The work hours of a podiatric physician working in a hospital can vary from 30 to 60 hours a week. In general, podiatrists work flexible hours with podiatrists in private practice having the additional flexibility to set their own hours.

Academic Requirements

The degree of Doctor of Podiatric Medicine (D.P.M.) is awarded after four years of study at an accredited podiatric medical college. Irrespective of the size or location of the institution, the curriculum leading to the D.P.M. degree is similar at all podiatric medical colleges. 

The first two years of the program focus on classroom instruction and lab work in the basic medical sciences. Clinical sciences and hands-on patient care are covered during the third and fourth years of study.

As is the case for all physicians, podiatric medical students learn anatomy, pathology, immunology, physiology, microbiology, biochemistry and pharmacology. In addition, the podiatry coursework includes the fundamentals of specialized medicine including lower extremity anatomy, biomechanics, orthopaedics, podiatric pathology, sports medicine and infectious diseases.

Clinical exposure begins as early as the second year. Podiatric medicine students gain practical experience by working in podiatric clinics in diverse settings, which could include hospitals, community or satellite clinics or professional office settings.

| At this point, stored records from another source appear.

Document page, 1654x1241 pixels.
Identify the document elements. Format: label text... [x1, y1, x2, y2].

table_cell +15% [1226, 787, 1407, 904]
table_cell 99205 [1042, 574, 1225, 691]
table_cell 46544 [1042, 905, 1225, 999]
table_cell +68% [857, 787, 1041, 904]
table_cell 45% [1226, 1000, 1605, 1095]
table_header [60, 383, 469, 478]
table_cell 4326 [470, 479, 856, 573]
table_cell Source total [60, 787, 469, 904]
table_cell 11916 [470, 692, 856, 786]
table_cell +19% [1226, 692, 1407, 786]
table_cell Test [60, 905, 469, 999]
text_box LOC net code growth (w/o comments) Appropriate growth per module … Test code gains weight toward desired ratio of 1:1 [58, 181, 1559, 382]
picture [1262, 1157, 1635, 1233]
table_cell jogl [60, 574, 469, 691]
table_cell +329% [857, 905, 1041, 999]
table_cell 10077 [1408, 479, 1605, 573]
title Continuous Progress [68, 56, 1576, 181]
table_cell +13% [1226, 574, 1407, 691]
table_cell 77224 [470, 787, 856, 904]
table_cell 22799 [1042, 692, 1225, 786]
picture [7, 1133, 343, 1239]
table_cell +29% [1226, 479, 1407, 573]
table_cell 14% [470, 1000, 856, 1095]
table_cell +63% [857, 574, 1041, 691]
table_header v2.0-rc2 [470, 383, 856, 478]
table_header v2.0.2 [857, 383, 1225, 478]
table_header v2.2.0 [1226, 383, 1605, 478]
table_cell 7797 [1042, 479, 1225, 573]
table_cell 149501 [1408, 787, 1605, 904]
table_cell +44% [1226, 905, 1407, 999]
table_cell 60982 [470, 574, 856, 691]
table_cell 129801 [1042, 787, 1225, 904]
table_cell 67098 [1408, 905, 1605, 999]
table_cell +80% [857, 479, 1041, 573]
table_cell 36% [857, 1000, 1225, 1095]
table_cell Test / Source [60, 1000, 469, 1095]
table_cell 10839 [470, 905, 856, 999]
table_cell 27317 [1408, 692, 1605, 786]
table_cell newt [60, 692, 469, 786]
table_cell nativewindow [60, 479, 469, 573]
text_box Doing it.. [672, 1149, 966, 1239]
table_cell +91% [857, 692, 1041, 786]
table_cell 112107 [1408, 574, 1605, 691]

Graduates select a Podiatric Medicine and Surgery Residency after completing four years of podiatric medical training,. The duration of the residency ranges from 24 to 36 months during which time residents receive an interdisciplinary experience with rotations in orthopaedics, anaesthesiology, paediatrics, internal medicine, surgery, ER and infectious disease. The 36-month residency includes extensive training in rear foot and ankle surgery.

Podiatrist salary in Australia

Podiatrists in Australia receive an annual salary ranging from between AUD 45,943 at the lower end to AUD 82,591 at the higher end.